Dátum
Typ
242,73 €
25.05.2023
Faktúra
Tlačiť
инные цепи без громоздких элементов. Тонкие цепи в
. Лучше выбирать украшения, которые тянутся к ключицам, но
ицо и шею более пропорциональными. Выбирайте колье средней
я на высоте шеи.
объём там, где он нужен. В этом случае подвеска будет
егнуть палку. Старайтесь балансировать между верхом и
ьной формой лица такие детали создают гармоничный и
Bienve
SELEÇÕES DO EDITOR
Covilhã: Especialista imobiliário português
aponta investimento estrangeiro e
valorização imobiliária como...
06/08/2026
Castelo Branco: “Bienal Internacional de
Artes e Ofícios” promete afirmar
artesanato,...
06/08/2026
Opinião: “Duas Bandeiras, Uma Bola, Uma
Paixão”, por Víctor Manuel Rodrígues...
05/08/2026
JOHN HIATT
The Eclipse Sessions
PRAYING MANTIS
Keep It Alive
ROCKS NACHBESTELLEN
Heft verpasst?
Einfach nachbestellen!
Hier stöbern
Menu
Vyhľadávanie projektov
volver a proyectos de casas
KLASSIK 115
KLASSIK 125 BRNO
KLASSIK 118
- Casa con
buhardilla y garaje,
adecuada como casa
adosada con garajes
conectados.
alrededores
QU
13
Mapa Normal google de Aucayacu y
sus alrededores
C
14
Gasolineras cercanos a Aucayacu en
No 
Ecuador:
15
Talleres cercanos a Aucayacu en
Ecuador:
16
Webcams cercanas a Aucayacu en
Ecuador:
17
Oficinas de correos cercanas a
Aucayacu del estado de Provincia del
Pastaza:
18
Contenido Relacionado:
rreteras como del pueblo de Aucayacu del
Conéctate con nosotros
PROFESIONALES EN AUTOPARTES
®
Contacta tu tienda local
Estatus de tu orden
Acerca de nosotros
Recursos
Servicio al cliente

|---|

• _Your assignment_
In the records above, find the line containing "aponta investimento estrangeiro e" and print it and every later line exactly, through the last one.

• _Response to this task_
aponta investimento estrangeiro e
valorização imobiliária como...
06/08/2026
Castelo Branco: “Bienal Internacional de
Artes e Ofícios” promete afirmar
artesanato,...
06/08/2026
Opinião: “Duas Bandeiras, Uma Bola, Uma
Paixão”, por Víctor Manuel Rodrígues...
05/08/2026
JOHN HIATT
The Eclipse Sessions
PRAYING MANTIS
Keep It Alive
ROCKS NACHBESTELLEN
Heft verpasst?
Einfach nachbestellen!
Hier stöbern
Menu
Vyhľadávanie projektov
volver a proyectos de casas
KLASSIK 115
KLASSIK 125 BRNO
KLASSIK 118
- Casa con
buhardilla y garaje,
adecuada como casa
adosada con garajes
conectados.
alrededores
QU
13
Mapa Normal google de Aucayacu y
sus alrededores
C
14
Gasolineras cercanos a Aucayacu en
No 
Ecuador:
15
Talleres cercanos a Aucayacu en
Ecuador:
16
Webcams cercanas a Aucayacu en
Ecuador:
17
Oficinas de correos cercanas a
Aucayacu del estado de Provincia del
Pastaza:
18
Contenido Relacionado:
rreteras como del pueblo de Aucayacu del
Conéctate con nosotros
PROFESIONALES EN AUTOPARTES
®
Contacta tu tienda local
Estatus de tu orden
Acerca de nosotros
Recursos
Servicio al cliente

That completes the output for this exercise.